== Material supplied ==
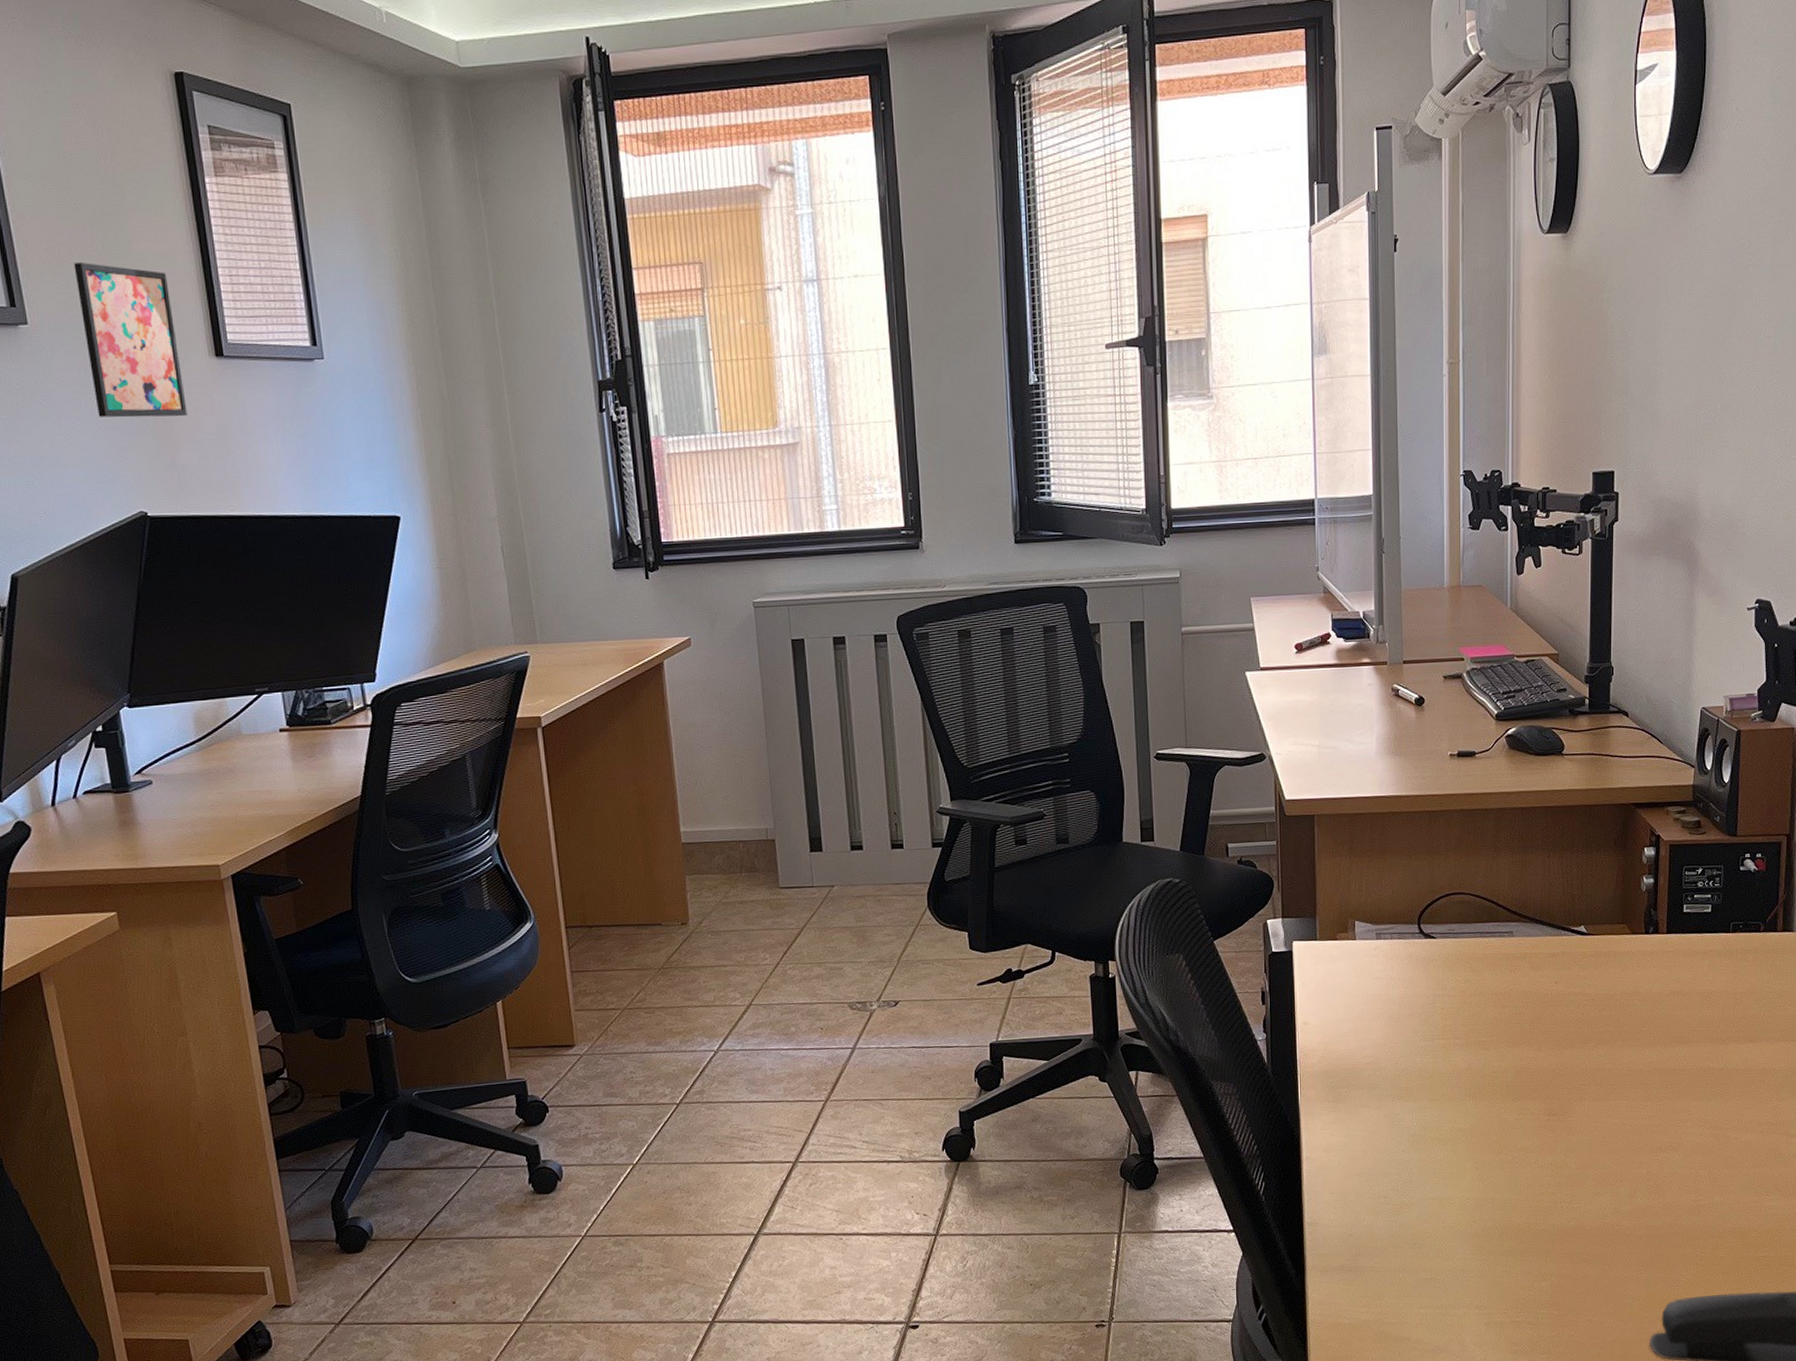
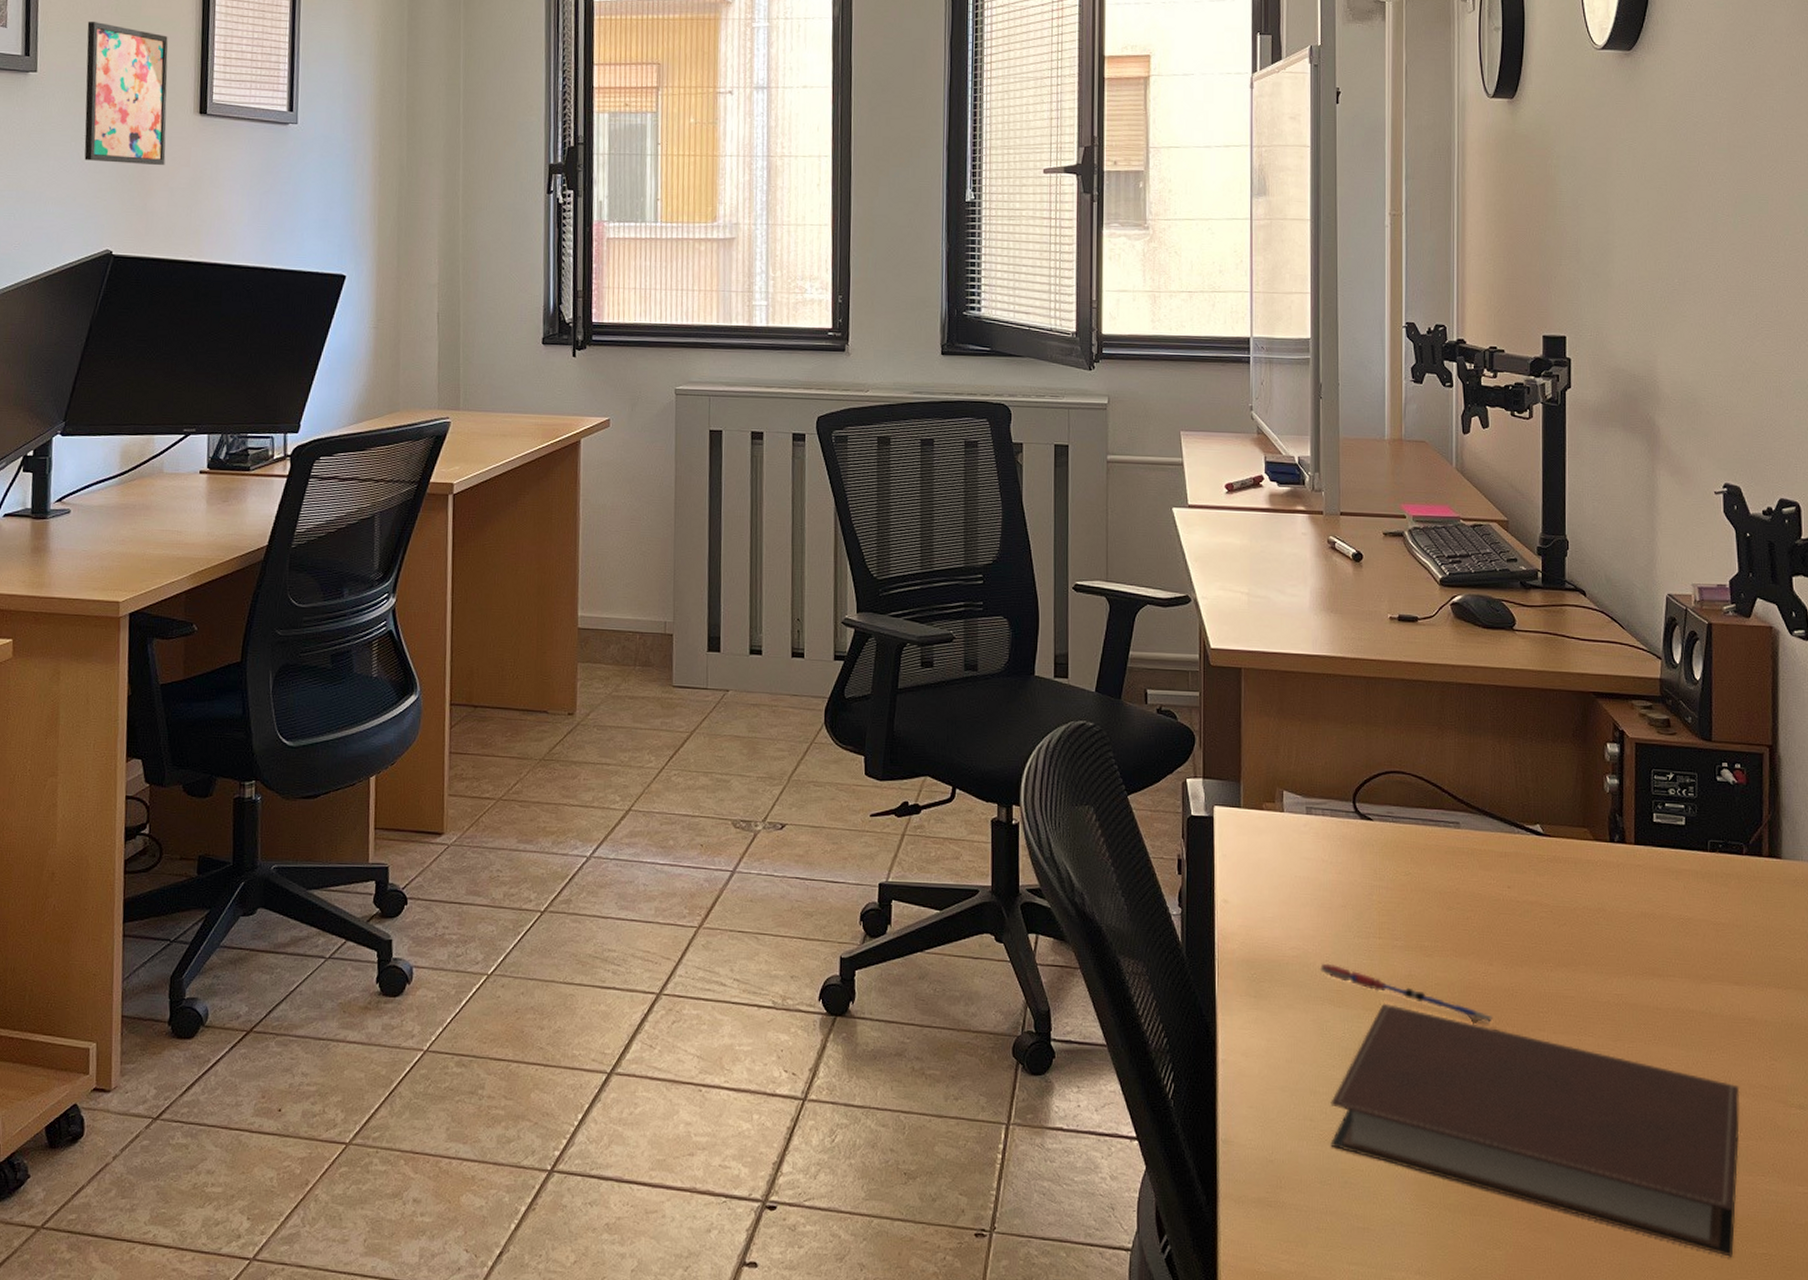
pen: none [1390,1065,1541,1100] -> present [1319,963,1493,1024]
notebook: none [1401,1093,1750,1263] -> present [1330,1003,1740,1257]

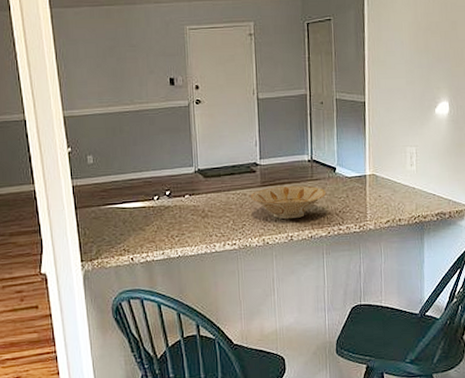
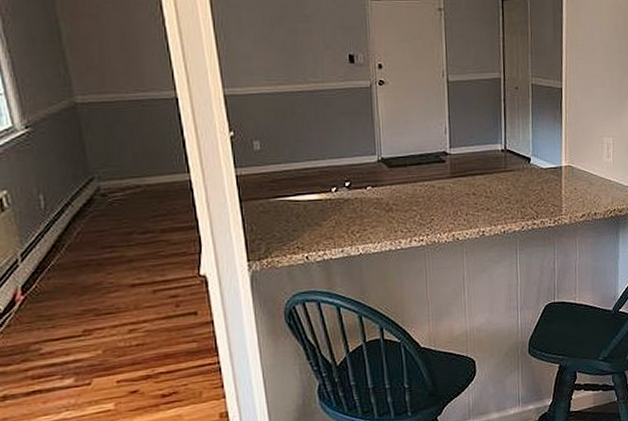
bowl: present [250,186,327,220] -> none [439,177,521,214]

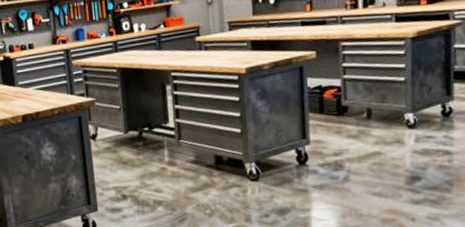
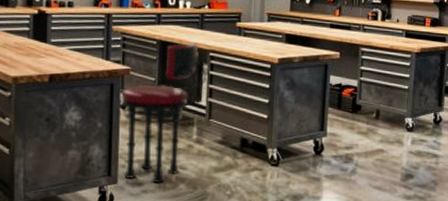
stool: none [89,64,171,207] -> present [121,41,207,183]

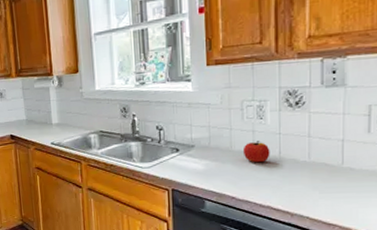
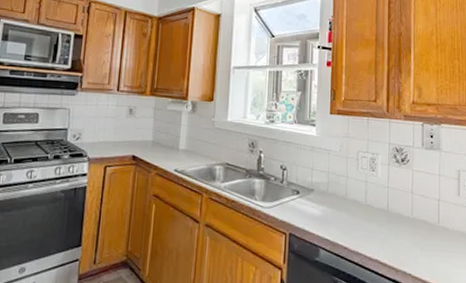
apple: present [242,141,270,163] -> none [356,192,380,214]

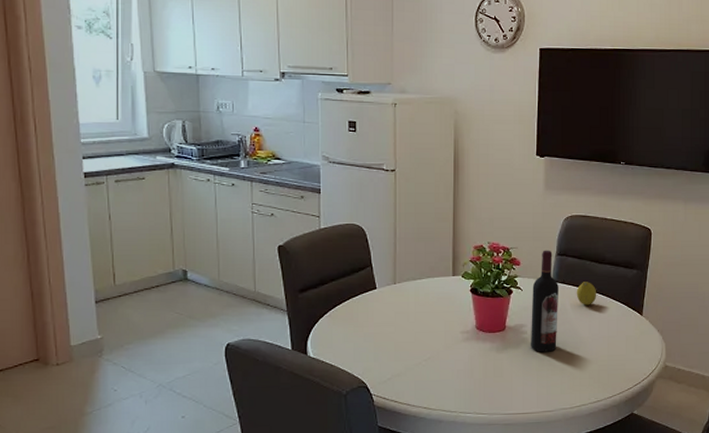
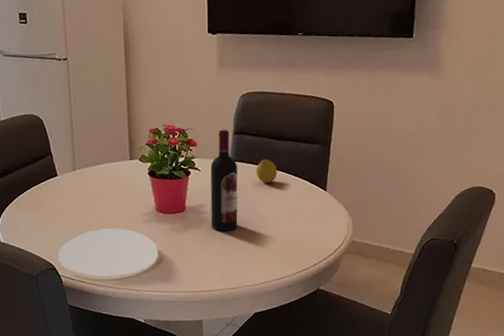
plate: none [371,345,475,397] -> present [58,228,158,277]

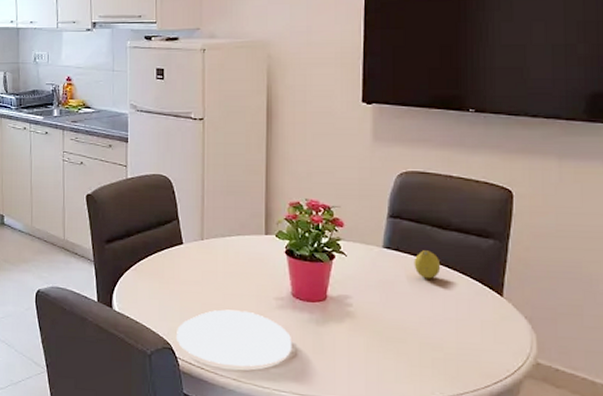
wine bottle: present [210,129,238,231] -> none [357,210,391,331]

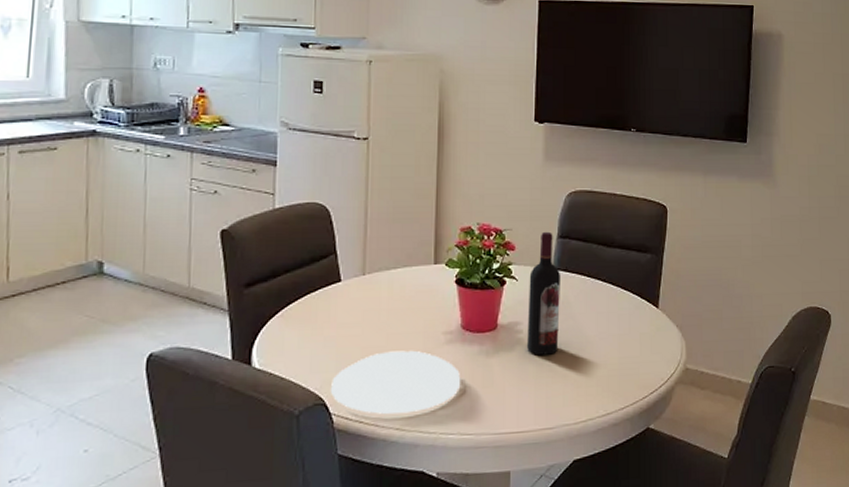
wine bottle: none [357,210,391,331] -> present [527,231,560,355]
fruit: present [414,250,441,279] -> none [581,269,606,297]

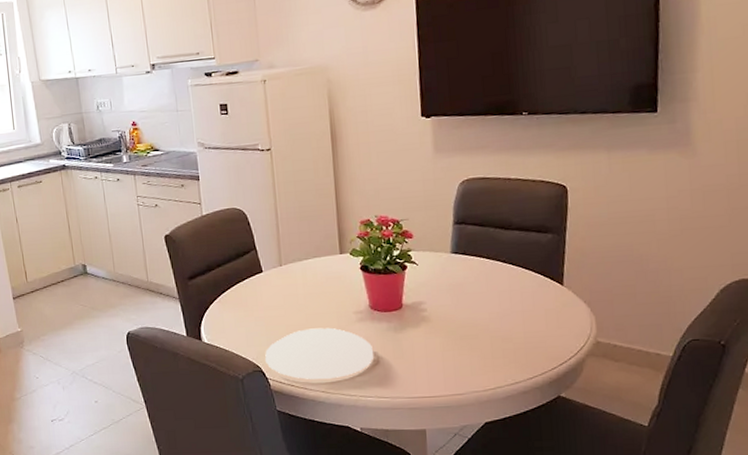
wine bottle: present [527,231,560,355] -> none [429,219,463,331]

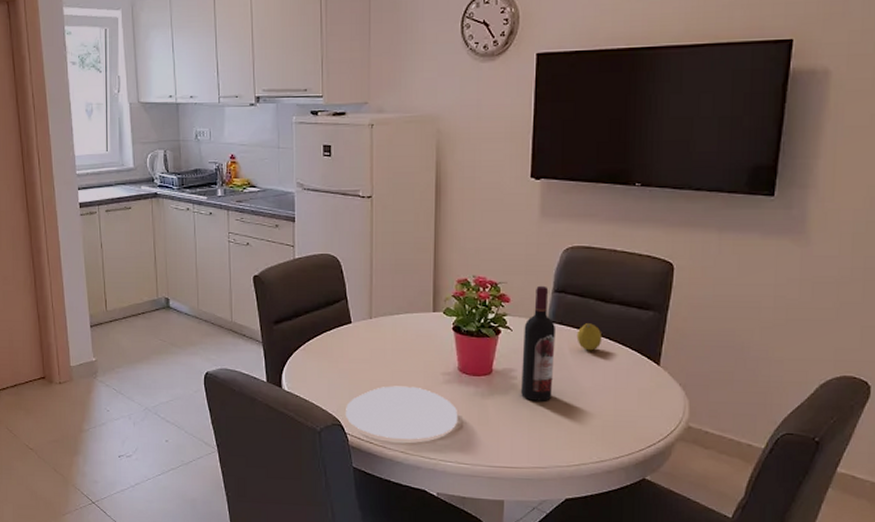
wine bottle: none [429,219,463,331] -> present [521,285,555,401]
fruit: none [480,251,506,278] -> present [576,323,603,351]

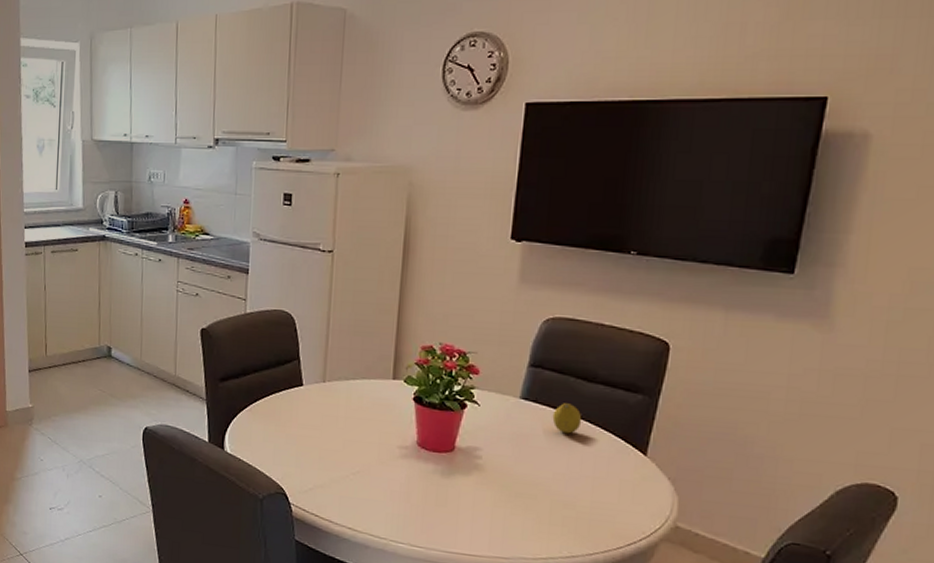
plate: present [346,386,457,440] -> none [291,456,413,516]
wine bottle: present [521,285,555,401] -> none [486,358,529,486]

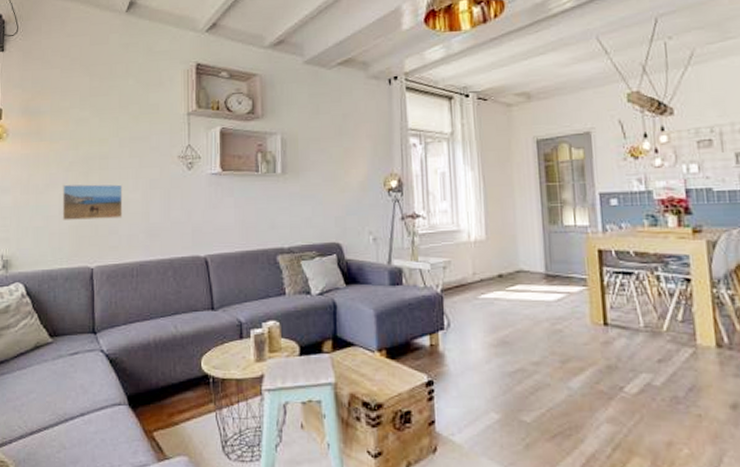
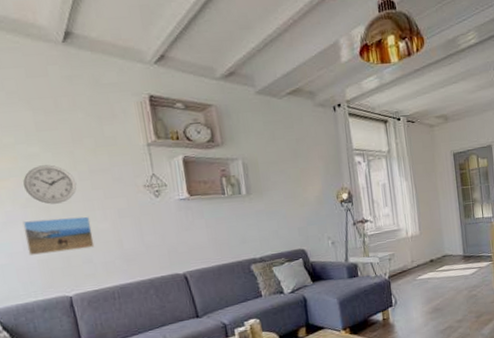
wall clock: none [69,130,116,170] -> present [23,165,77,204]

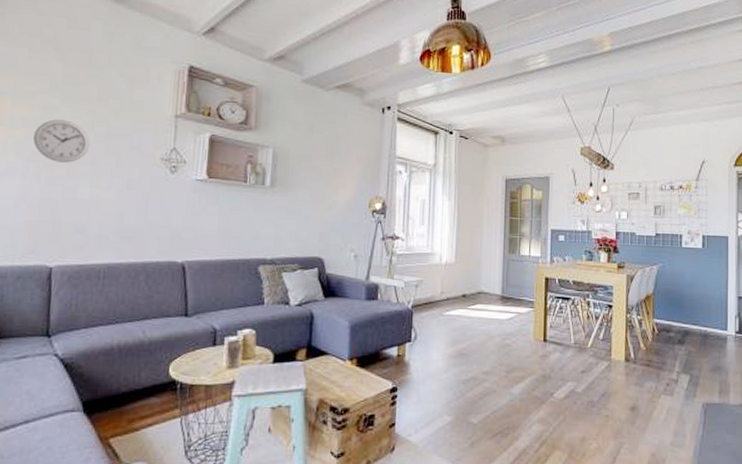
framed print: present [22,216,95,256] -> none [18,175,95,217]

== Directions for this task ==
On how many lines of the data does the word "fruit" appear? Reply with the number alone.

== Completed task ==
2